In [6]:
from nnsight import LanguageModel
from typing import List, Callable
import torch
import matplotlib.pyplot as plt
import seaborn as sns
import numpy as np
from IPython.display import clear_output

clear_output()

# RoBERTa Modell laden
model = LanguageModel("roberta-base", device_map="auto", dispatch=True)

prompt = "Ich bin ein Mensch"
layers = model.model.encoder.layer  # RoBERTa verwendet encoder.layer
probs_layers = []

with model.trace() as tracer:
    with tracer.invoke(prompt) as invoker:
        for layer_idx, layer in enumerate(layers):
            # Layer-Verarbeitung und Normalisierung
            layer_output = model.lm_head(
                model.model.encoder.layernorm(layer.output[0])
            )
            
            # Wahrscheinlichkeiten berechnen
            probs = torch.nn.functional.softmax(layer_output, dim=-1).save()
            probs_layers.append(probs)

# Wahrscheinlichkeiten zusammenfügen
probs = torch.cat([probs.value for probs in probs_layers])

# Maximum Wahrscheinlichkeiten und Token-IDs finden
max_probs, tokens = probs.max(dim=-1)

# Token-IDs in Wörter umwandeln
words = [[model.tokenizer.decode(t).encode("unicode_escape").decode() for t in layer_tokens]
    for layer_tokens in tokens]

# Input-Wörter erhalten
input_words = [model.tokenizer.decode(t) for t in invoker.inputs[0]["input_ids"][0]]

# Visualisierung
output_words = input_words[1:] + ["?"]
cmap = sns.diverging_palette(255, 0, n=len(words[0]), as_cmap=True)

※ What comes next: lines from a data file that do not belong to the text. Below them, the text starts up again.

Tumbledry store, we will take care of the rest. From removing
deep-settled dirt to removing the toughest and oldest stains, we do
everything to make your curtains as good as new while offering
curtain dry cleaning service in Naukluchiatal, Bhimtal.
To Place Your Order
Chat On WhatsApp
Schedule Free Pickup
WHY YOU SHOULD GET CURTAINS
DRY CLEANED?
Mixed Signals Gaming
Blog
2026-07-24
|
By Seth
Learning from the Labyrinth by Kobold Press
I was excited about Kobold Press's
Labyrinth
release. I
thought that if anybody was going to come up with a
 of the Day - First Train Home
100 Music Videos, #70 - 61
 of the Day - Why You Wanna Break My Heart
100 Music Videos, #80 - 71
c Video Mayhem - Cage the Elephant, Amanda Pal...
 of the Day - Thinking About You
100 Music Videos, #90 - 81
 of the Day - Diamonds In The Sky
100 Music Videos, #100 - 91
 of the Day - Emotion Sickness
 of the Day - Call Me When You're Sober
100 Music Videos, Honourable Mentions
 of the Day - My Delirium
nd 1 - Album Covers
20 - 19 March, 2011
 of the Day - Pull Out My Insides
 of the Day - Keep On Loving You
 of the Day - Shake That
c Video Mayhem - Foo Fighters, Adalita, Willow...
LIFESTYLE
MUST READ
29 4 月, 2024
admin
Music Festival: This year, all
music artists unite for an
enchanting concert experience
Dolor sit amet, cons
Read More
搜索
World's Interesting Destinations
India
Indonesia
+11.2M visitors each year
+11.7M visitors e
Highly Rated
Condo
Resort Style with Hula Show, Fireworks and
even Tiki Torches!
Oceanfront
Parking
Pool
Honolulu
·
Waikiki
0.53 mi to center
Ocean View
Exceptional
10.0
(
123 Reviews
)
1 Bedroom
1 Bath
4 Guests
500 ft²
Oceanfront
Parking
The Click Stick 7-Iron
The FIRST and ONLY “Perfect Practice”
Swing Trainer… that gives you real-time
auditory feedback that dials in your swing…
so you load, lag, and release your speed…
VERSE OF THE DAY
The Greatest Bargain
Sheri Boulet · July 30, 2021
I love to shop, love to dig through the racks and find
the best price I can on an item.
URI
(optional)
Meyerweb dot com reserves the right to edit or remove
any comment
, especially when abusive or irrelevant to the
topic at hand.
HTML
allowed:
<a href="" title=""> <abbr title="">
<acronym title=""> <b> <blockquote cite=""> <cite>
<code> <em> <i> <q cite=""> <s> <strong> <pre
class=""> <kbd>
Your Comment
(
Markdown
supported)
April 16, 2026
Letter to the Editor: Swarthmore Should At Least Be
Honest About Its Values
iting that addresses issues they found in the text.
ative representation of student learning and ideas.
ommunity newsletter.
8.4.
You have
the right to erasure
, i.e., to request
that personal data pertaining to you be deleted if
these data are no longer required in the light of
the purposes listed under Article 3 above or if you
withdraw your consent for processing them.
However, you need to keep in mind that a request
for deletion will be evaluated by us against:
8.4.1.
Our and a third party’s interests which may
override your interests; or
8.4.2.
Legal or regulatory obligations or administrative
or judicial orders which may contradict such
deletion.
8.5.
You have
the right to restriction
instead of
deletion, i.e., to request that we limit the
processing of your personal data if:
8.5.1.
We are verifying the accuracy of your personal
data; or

plt.figure(figsize=(10, 6))
ax = sns.heatmap(max_probs.cpu().detach().numpy(), 
                 annot=np.array(words), 
                 fmt='', 
                 cmap=cmap, 
                 linewidths=.5, 
                 cbar_kws={'label': 'Probability'})

plt.title('RoBERTa Logit Lens Visualization')
plt.xlabel('Input Tokens')
plt.ylabel('Layers')

plt.yticks(np.arange(len(words)) + 0.5, range(len(words)))

plt.gca().xaxis.tick_top()
plt.gca().xaxis.set_label_position("top")
plt.xticks(np.arange(len(input_words)) + 0.5, input_words, rotation=45)

plt.show()

If you want to use `BertLMHeadModel` as a standalone, add `is_decoder=True.`
If you want to use `BertLMHeadModel` as a standalone, add `is_decoder=True.`


ValueError: BertLMHeadModel does not support `device_map='auto'`. To implement support, the model class needs to implement the `_no_split_modules` attribute.